PROJECTED ENDING CASH BALANCES
January February March April
a. $ 5963 $ 3364 $ 4901 $ 8714
b. $ 2741 $ 546 $ 2405 $ 5969
c. $ 3513 $ 1164 $ 2751 $ 5914
d. $ 5347 $ 6642 $ 10233 $ 14175
Question: What are your recommendations for Candy Cup, Inc.? Consider potential impact on profits as well as cash balances.
Do:
Reset cells to their initial values. Candy Cup, Inc. is considering undertaking a $1,200 per month advertising campaign to promote the Candy Cup as an exclusive, high-fashion item for the home. What price (dollars and cents) would Candy have to charge for each cup to be able to pay for the campaign, pay back the $4,000 note, and have $5,000 left over at the end of April?
Sales Price
CHART ANALYSIS
Reset the Data Section to its initial values and click the Chart sheet tab. A chart appears that plots the relationship between monthly unit sales, unit purchases, and ending cash balance. What happens to ending cash balance if January purchases are reduced to 1,100 units? Enter 1,100 in cell F21 on the Chart sheet and then check the chart. What about 1,000 units? 900 units?800 units? Enter your observations below. Is this a possible solution to the company’s potential cash problem?
TICKLERS
Worksheet.

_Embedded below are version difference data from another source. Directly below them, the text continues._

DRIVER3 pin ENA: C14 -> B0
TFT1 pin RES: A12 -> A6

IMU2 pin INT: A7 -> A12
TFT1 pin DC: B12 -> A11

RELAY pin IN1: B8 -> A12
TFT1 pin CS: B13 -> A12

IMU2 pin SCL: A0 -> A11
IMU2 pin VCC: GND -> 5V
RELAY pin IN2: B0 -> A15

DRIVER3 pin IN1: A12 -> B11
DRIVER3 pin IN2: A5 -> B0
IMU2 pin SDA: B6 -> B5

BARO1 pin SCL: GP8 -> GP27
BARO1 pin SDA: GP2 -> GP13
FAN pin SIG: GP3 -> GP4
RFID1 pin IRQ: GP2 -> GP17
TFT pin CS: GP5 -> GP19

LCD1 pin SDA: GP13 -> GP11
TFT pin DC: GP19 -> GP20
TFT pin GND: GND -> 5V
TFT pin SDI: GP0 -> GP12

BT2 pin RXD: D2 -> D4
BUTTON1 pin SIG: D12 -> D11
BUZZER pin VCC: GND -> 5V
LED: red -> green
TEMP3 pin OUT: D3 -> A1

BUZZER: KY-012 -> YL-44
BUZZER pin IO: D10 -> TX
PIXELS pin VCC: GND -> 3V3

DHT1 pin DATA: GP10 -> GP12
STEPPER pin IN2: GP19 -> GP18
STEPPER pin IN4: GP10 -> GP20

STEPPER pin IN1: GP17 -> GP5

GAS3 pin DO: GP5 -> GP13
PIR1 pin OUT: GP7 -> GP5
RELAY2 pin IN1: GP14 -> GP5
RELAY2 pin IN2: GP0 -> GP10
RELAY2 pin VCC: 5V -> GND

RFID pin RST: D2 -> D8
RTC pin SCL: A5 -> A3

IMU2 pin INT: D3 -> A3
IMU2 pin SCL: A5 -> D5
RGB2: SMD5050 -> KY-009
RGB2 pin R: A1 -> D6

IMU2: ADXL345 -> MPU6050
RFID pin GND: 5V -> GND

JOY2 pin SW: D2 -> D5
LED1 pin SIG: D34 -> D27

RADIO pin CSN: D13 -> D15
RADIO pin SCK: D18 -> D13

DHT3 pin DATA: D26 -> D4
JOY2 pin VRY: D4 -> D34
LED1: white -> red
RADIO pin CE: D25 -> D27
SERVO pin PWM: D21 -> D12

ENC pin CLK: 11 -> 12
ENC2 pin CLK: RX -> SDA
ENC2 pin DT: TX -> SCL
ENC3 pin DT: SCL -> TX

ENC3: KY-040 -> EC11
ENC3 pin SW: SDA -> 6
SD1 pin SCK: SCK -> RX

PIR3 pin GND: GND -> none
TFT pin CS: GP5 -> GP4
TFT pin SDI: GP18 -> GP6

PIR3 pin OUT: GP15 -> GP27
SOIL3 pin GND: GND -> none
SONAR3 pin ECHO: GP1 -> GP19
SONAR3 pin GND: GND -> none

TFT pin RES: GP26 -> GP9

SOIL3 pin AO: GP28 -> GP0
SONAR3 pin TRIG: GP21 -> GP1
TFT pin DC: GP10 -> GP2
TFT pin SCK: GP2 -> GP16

Extend the CASHBUD2 worksheet to include the month of May. May sales are expected to be 1,500 units and purchases are to be 1,400 units. Also show the repayment of the loan on May 1. Set the print commands to have the worksheet print on a single page. Save the
completed worksheet as CASHBUDT. Print the new budget.
Chart. Use CASHBUD2 to create a line chart plotting total monthly receipts and monthly disbursements over the four-month period. Complete the Chart Tickler Table and use it as a basis for preparing the chart. Put your name somewhere on the chart. Save the file again as CASHBUD2. Print the chart.